- **Directions**
Each line of the data must be copied exactly.

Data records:
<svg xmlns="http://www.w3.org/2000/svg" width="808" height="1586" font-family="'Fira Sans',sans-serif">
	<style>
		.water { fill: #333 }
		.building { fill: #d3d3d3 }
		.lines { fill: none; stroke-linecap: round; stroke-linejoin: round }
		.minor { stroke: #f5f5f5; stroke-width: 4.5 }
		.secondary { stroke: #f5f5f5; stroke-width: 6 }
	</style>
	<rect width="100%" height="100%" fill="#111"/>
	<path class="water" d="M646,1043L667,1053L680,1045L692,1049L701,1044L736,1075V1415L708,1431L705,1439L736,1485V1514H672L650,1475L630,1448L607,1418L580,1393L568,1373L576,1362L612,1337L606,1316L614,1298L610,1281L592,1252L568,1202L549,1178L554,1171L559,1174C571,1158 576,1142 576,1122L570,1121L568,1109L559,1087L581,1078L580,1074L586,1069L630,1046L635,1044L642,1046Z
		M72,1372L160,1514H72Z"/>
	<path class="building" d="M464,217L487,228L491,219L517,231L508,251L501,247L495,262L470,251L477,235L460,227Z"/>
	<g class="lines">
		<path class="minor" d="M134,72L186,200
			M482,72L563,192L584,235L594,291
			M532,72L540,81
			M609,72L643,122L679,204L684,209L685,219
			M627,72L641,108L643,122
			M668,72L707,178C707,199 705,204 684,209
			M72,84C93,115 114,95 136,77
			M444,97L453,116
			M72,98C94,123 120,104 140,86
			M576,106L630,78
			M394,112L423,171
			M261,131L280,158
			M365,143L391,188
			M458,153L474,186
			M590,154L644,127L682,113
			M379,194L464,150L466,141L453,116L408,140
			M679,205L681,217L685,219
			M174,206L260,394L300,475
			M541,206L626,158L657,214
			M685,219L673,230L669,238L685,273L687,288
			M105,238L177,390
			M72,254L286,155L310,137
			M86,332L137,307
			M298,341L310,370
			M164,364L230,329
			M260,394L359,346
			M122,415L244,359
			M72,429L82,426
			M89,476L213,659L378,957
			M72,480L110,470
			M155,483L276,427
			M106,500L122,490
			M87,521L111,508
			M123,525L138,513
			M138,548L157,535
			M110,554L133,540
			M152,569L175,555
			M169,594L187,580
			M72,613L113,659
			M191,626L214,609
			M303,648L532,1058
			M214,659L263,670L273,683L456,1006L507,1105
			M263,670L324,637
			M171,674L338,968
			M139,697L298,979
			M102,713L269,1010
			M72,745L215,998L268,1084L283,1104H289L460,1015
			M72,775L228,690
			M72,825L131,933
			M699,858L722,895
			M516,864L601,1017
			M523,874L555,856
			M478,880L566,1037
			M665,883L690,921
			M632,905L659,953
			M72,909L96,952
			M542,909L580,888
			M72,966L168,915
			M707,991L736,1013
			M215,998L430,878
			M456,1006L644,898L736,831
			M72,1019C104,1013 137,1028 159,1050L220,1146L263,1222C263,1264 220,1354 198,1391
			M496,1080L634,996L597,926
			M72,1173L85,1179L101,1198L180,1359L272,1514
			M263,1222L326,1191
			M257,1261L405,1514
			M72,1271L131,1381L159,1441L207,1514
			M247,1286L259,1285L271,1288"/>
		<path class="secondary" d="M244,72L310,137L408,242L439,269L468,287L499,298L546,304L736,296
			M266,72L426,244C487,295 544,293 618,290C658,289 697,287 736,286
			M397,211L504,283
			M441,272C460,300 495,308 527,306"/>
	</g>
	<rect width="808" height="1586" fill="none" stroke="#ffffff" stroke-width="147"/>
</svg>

- **Task result**
<svg xmlns="http://www.w3.org/2000/svg" width="808" height="1586" font-family="'Fira Sans',sans-serif">
	<style>
		.water { fill: #333 }
		.building { fill: #d3d3d3 }
		.lines { fill: none; stroke-linecap: round; stroke-linejoin: round }
		.minor { stroke: #f5f5f5; stroke-width: 4.5 }
		.secondary { stroke: #f5f5f5; stroke-width: 6 }
	</style>
	<rect width="100%" height="100%" fill="#111"/>
	<path class="water" d="M646,1043L667,1053L680,1045L692,1049L701,1044L736,1075V1415L708,1431L705,1439L736,1485V1514H672L650,1475L630,1448L607,1418L580,1393L568,1373L576,1362L612,1337L606,1316L614,1298L610,1281L592,1252L568,1202L549,1178L554,1171L559,1174C571,1158 576,1142 576,1122L570,1121L568,1109L559,1087L581,1078L580,1074L586,1069L630,1046L635,1044L642,1046Z
		M72,1372L160,1514H72Z"/>
	<path class="building" d="M464,217L487,228L491,219L517,231L508,251L501,247L495,262L470,251L477,235L460,227Z"/>
	<g class="lines">
		<path class="minor" d="M134,72L186,200
			M482,72L563,192L584,235L594,291
			M532,72L540,81
			M609,72L643,122L679,204L684,209L685,219
			M627,72L641,108L643,122
			M668,72L707,178C707,199 705,204 684,209
			M72,84C93,115 114,95 136,77
			M444,97L453,116
			M72,98C94,123 120,104 140,86
			M576,106L630,78
			M394,112L423,171
			M261,131L280,158
			M365,143L391,188
			M458,153L474,186
			M590,154L644,127L682,113
			M379,194L464,150L466,141L453,116L408,140
			M679,205L681,217L685,219
			M174,206L260,394L300,475
			M541,206L626,158L657,214
			M685,219L673,230L669,238L685,273L687,288
			M105,238L177,390
			M72,254L286,155L310,137
			M86,332L137,307
			M298,341L310,370
			M164,364L230,329
			M260,394L359,346
			M122,415L244,359
			M72,429L82,426
			M89,476L213,659L378,957
			M72,480L110,470
			M155,483L276,427
			M106,500L122,490
			M87,521L111,508
			M123,525L138,513
			M138,548L157,535
			M110,554L133,540
			M152,569L175,555
			M169,594L187,580
			M72,613L113,659
			M191,626L214,609
			M303,648L532,1058
			M214,659L263,670L273,683L456,1006L507,1105
			M263,670L324,637
			M171,674L338,968
			M139,697L298,979
			M102,713L269,1010
			M72,745L215,998L268,1084L283,1104H289L460,1015
			M72,775L228,690
			M72,825L131,933
			M699,858L722,895
			M516,864L601,1017
			M523,874L555,856
			M478,880L566,1037
			M665,883L690,921
			M632,905L659,953
			M72,909L96,952
			M542,909L580,888
			M72,966L168,915
			M707,991L736,1013
			M215,998L430,878
			M456,1006L644,898L736,831
			M72,1019C104,1013 137,1028 159,1050L220,1146L263,1222C263,1264 220,1354 198,1391
			M496,1080L634,996L597,926
			M72,1173L85,1179L101,1198L180,1359L272,1514
			M263,1222L326,1191
			M257,1261L405,1514
			M72,1271L131,1381L159,1441L207,1514
			M247,1286L259,1285L271,1288"/>
		<path class="secondary" d="M244,72L310,137L408,242L439,269L468,287L499,298L546,304L736,296
			M266,72L426,244C487,295 544,293 618,290C658,289 697,287 736,286
			M397,211L504,283
			M441,272C460,300 495,308 527,306"/>
	</g>
	<rect width="808" height="1586" fill="none" stroke="#ffffff" stroke-width="147"/>
</svg>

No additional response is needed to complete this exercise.